| THE PROBLEM |
What is needed is an exact copy of the lines from the one containing "fruit bowl: none" through the last line of the records, with no pictures.

───

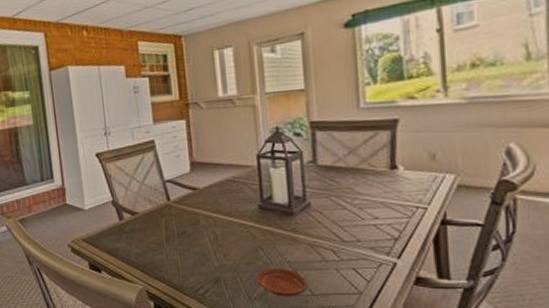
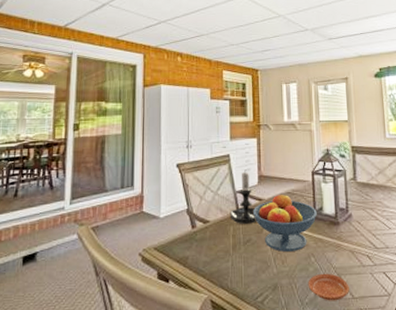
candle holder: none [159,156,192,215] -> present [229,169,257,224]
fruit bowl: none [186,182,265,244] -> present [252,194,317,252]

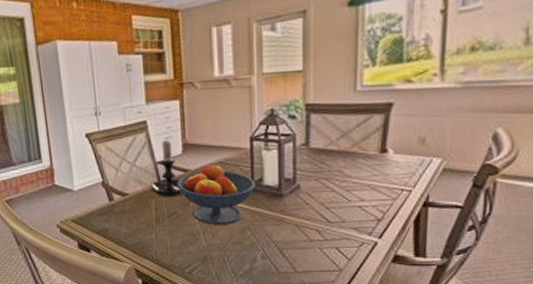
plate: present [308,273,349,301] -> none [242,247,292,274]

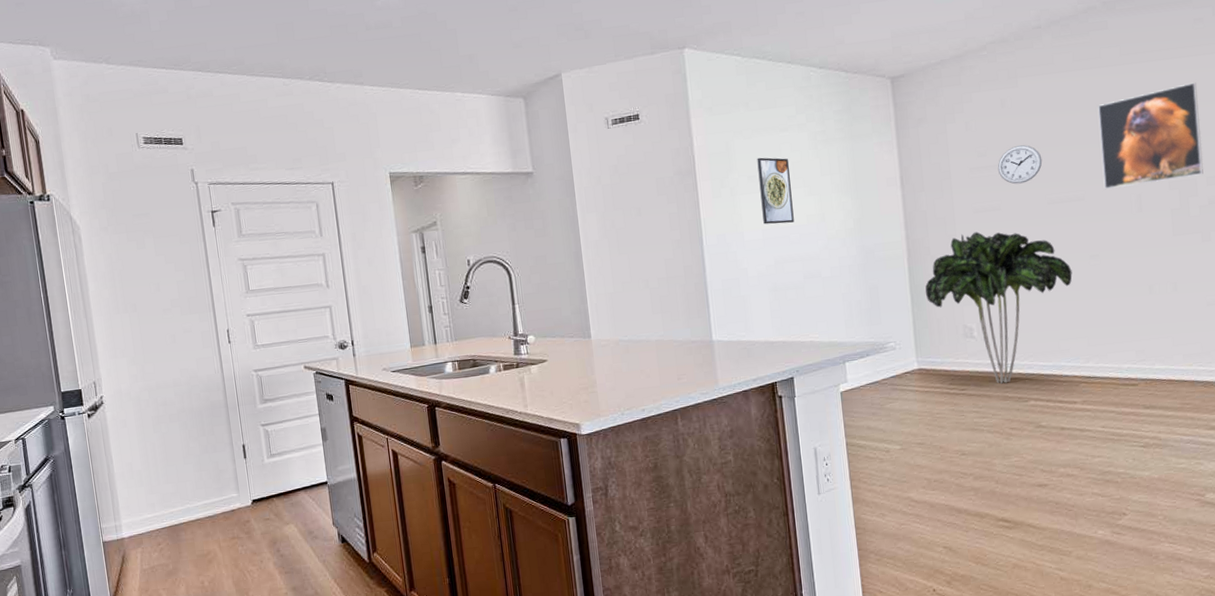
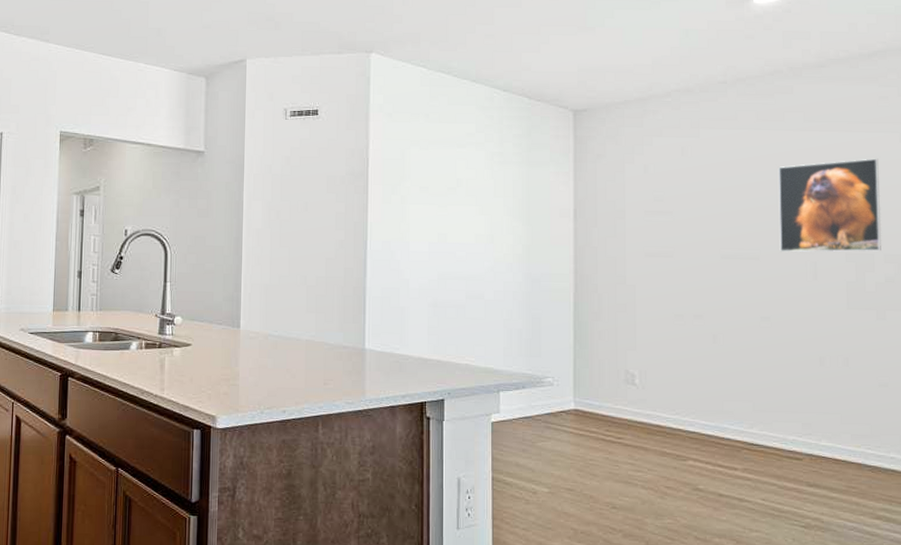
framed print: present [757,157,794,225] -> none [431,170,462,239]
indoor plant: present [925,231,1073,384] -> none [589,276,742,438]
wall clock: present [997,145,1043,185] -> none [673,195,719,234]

───

| PROBLEM SOLUTION |
fruit bowl: none [186,182,265,244] -> present [252,194,317,252]

plate: present [308,273,349,301] -> none [242,247,292,274]

framed print: present [757,157,794,225] -> none [431,170,462,239]
indoor plant: present [925,231,1073,384] -> none [589,276,742,438]
wall clock: present [997,145,1043,185] -> none [673,195,719,234]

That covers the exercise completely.